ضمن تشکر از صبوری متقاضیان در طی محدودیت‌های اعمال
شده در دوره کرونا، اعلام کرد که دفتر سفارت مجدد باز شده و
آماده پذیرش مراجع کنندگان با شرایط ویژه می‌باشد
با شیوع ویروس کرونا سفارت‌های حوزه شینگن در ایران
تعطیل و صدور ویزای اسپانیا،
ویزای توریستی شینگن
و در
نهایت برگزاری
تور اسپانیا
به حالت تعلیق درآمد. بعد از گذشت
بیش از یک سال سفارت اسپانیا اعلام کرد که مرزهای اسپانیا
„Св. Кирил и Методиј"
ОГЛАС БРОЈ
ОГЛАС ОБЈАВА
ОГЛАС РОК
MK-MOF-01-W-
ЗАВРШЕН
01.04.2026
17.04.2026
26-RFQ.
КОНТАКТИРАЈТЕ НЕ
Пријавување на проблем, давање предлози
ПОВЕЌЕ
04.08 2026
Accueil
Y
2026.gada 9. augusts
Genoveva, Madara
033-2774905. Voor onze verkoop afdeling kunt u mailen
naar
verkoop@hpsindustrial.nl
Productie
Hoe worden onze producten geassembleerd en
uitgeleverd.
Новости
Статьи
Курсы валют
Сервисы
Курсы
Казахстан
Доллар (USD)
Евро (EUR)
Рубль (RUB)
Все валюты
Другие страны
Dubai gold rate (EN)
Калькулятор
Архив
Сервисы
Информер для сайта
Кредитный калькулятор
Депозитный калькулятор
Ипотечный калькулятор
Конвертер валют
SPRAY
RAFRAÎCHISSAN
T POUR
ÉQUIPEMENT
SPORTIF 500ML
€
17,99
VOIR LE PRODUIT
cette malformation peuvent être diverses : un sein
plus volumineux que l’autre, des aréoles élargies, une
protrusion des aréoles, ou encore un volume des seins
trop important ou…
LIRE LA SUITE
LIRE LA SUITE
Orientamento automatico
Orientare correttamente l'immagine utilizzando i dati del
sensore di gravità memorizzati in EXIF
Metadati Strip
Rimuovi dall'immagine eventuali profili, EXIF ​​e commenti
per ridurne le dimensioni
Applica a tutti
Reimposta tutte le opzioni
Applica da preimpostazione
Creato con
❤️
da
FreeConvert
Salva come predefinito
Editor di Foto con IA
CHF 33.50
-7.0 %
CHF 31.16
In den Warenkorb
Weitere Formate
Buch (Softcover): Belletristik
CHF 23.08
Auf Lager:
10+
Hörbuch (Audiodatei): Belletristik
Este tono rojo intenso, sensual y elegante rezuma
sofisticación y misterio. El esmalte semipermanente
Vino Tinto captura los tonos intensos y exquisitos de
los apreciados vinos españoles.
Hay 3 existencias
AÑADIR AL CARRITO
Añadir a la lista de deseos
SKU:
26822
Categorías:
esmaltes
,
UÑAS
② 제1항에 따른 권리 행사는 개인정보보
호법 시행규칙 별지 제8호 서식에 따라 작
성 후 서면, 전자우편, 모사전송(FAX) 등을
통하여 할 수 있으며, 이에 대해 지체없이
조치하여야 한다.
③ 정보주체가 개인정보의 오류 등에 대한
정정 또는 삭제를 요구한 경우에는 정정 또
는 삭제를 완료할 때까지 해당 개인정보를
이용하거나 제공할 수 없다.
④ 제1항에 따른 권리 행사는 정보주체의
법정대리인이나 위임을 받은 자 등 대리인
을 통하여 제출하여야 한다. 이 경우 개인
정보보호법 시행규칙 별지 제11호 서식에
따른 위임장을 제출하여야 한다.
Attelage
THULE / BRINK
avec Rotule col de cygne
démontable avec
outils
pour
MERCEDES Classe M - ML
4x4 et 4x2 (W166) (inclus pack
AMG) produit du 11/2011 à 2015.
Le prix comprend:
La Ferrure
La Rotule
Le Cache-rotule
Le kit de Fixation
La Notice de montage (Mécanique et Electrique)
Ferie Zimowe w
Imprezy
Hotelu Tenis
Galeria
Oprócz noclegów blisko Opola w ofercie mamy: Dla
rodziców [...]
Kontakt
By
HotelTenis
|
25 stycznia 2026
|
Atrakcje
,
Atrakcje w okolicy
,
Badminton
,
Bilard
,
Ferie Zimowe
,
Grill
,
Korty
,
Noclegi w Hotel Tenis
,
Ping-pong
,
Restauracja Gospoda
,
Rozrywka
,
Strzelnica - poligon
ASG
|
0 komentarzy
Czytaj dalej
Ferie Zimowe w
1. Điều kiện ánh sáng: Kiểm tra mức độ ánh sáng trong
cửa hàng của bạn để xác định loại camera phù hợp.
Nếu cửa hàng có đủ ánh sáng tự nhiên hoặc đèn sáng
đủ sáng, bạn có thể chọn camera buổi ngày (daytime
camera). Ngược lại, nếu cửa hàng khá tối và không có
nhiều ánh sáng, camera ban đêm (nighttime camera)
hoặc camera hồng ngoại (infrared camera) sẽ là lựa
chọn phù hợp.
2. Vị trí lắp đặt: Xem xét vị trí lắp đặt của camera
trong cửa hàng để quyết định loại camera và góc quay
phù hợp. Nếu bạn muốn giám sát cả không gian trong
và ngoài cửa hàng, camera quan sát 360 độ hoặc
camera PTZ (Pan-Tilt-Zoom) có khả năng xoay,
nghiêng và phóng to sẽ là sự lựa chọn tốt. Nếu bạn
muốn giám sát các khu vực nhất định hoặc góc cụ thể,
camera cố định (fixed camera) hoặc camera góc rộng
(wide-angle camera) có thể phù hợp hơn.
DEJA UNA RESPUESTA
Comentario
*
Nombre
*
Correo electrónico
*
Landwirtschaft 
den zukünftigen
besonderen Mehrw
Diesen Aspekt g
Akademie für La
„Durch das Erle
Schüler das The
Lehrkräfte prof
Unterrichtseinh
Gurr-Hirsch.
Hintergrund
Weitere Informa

• Job:
If a line in the material above contains the word "không", copy it.

• Exercise result:
camera). Ngược lại, nếu cửa hàng khá tối và không có
phù hợp. Nếu bạn muốn giám sát cả không gian trong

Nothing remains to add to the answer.